FDP-Chef wettert gegen Opposition

Rösler: Darum wäre Rot-Grün "Katastrophe"

Berlin - FDP-Chef Philipp Röslerbezeichnete eine rot-grüne Regierung nach der Bundestagswahl als "Katastrophe für unser Land". Ein SPD-Politiker hält dagegen und präsentiert seine Pläne.

FDP-Chef Philipp Rösler hat eine rot-grüne Regierung als „Katastrophe“ für Deutschland bezeichnet. Einer Ampel-Koalition mit SPD und Grünen nach der Bundestagswahl erteilte er eine klare Absage. „Wir setzen auf Schwarz-Gelb“, sagte der Vizekanzler im Interview mit der Deutschen Presse-Agentur (dpa).

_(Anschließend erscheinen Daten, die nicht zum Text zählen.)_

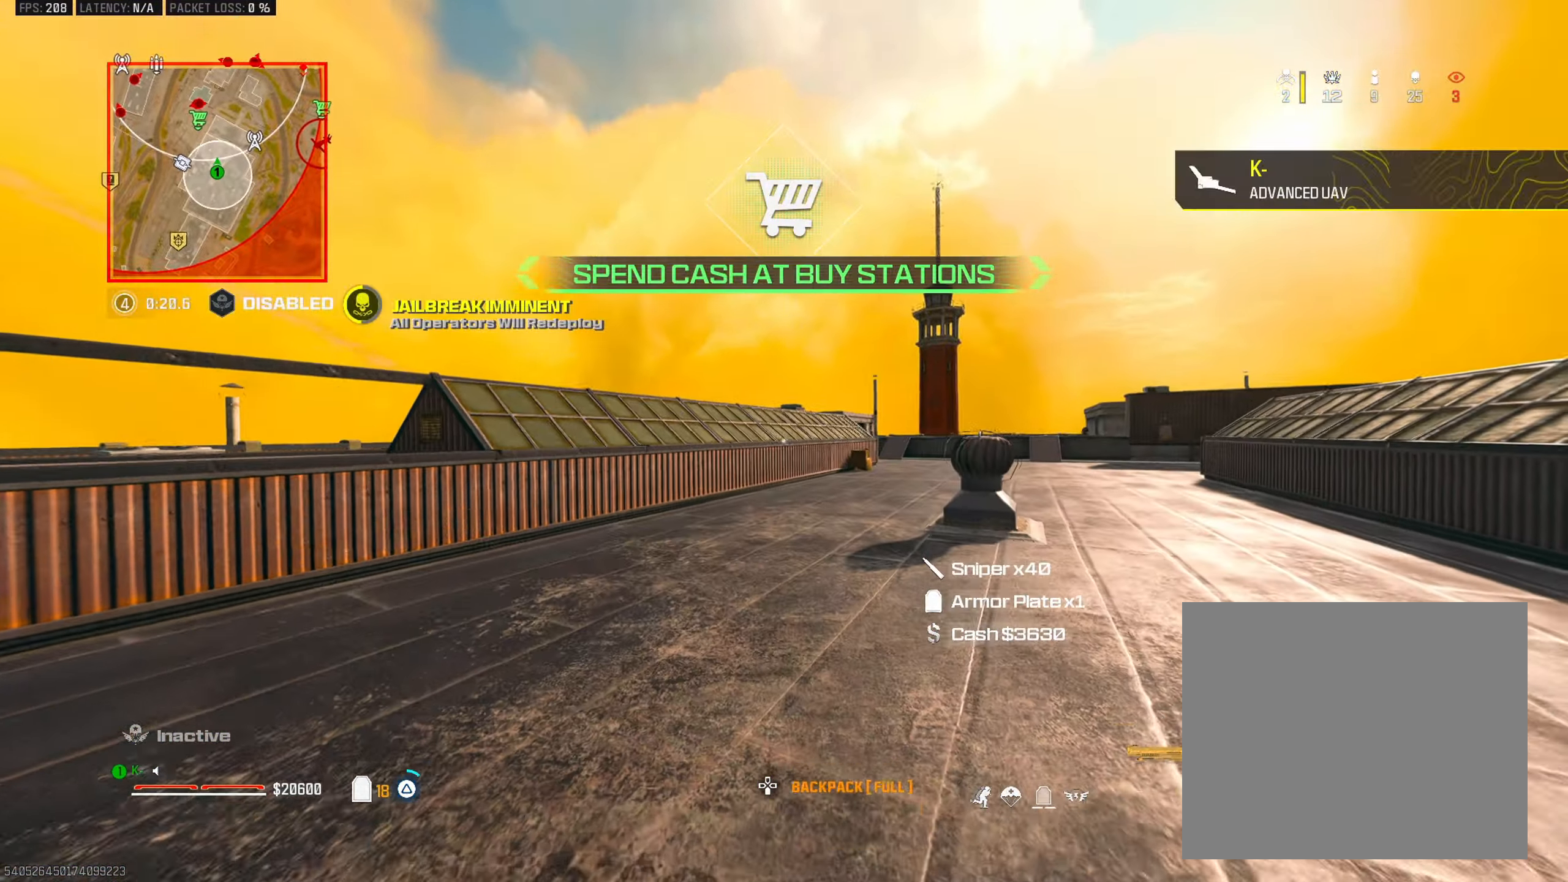
{"buttons": ["TRIANGLE"], "left_stick": "up", "right_stick": "center", "events": [[67, "TRIANGLE", "up"], [133, "TRIANGLE", "down"], [200, "right_stick", "left"], [217, "TRIANGLE", "up"], [283, "right_stick", "center"], [300, "TRIANGLE", "down"], [367, "TRIANGLE", "up"], [434, "TRIANGLE", "down"], [467, "left_stick", "up"]]}
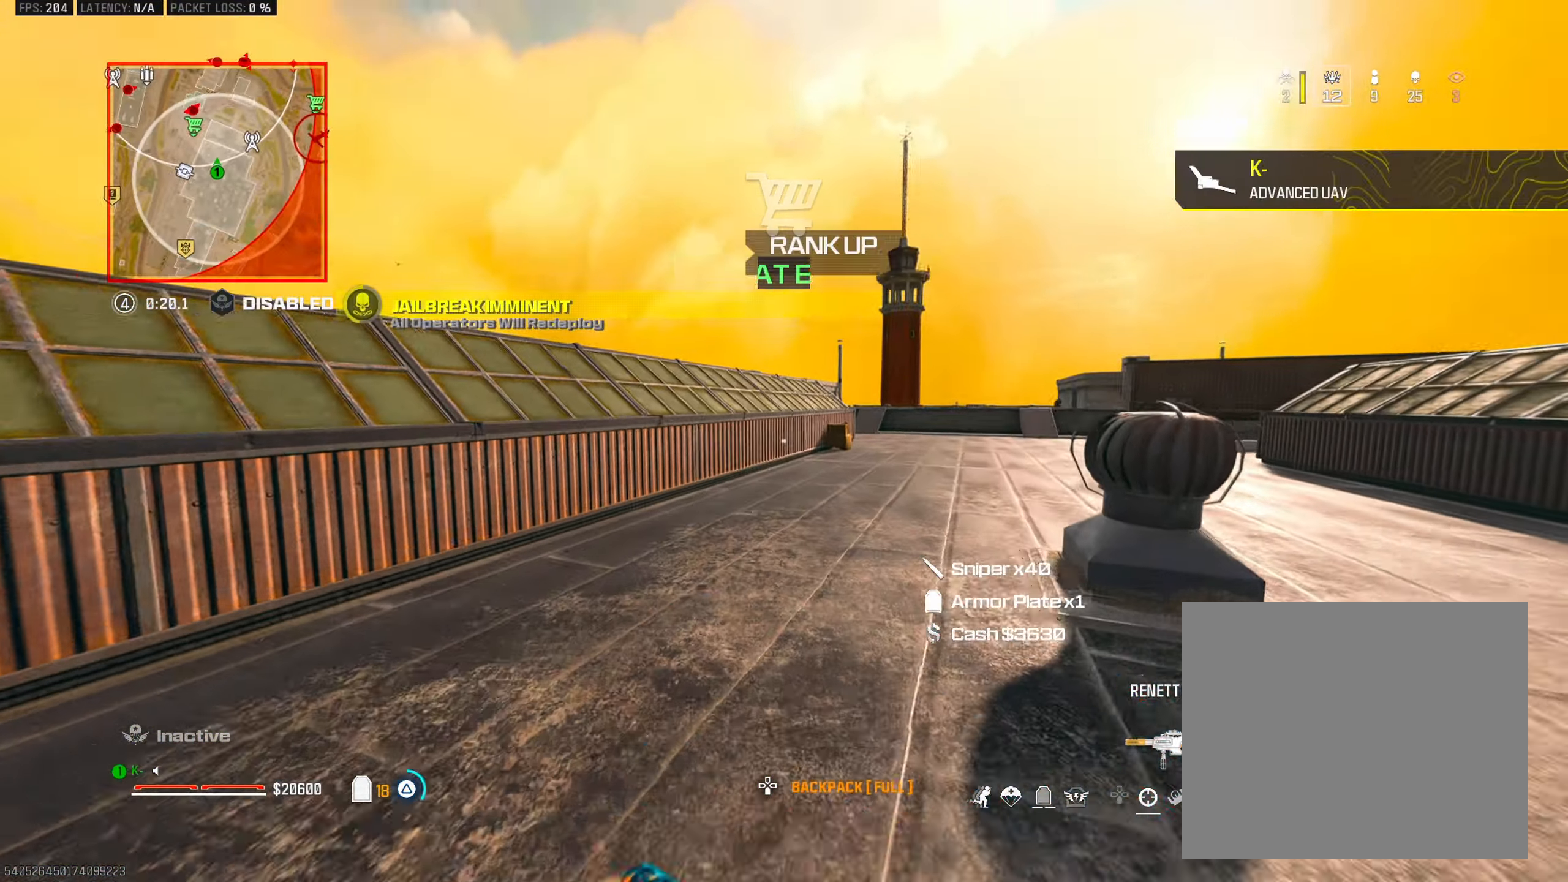
{"buttons": [], "left_stick": "up", "right_stick": "center", "events": [[34, "TRIANGLE", "up"], [117, "CIRCLE", "down"], [234, "CIRCLE", "up"], [367, "CROSS", "down"], [467, "CROSS", "up"]]}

Die FDP stehe für eine Entlastung der Mitte und einen starken Mittelstand. SPD und Grüne wollten Steuererhöhungen, allein bei den Sozialdemokraten drohten Mehrbelastungen von 40 Milliarden Euro. „Das wäre eine Katastrophe für unser Land. Da sehe ich keine Gemeinsamkeiten bei den Themen, die den Menschen zu Recht auf den Nägeln brennen.“

Berlins SPD-Vorsitzender Jan Stöß hingegen könnte sich eine rot-grüne Minderheitsregierung im Bund vorstellen. „Wenn SPD und Grüne bei der Bundestagswahl mehr Stimmen bekommen als Union und FDP zusammen, dann ist klar, dass wir diese Gestaltungsmehrheit nutzen sollten“, sagte er dem Nachrichtenmagazin „Spiegel“. „Dann sollte sich Peer Steinbrück zum Kanzler wählen lassen - notfalls auch im dritten Wahlgang.“ Als Vorbild könne dabei Hannelore Krafts Regierungsbildung in Nordrhein-Westfalen 2010 dienen. Sie habe mit ihrer Minderheitsregierung gezeigt, wie man es machen könne, sagte Stöß.

Messlatte der FDP ist nicht der Wiedereinzug in den Bundestag

Röler bezog aber auch Stellung zu den schlechten Umfragewerten der FDP: Die Messlatte für seine Partei bei der Wahl am 22. September sei gar nicht der Wiedereinzug in den Bundestag, sondern die Fortsetzung der erfolgreichen Koalition mit der Union, betonte der Wirtschaftsminister. Laut aktuellen Umfragen müssen die Liberalen aber zittern, im Herbst über die Fünf-Prozent-Hürde zu kommen.

Die Koalition aus Union und FDP habe sechs Monate vor der Wahl angesichts der rot-grün-roten Bundesratsmehrheit keineswegs resigniert. „Das ist Unsinn. Wir arbeiten weiter mit Hochdruck an den wichtigen Herausforderungen“, sagte Rösler. Man könne mit den Ländern reden, verhandeln und noch zu Ergebnissen kommen.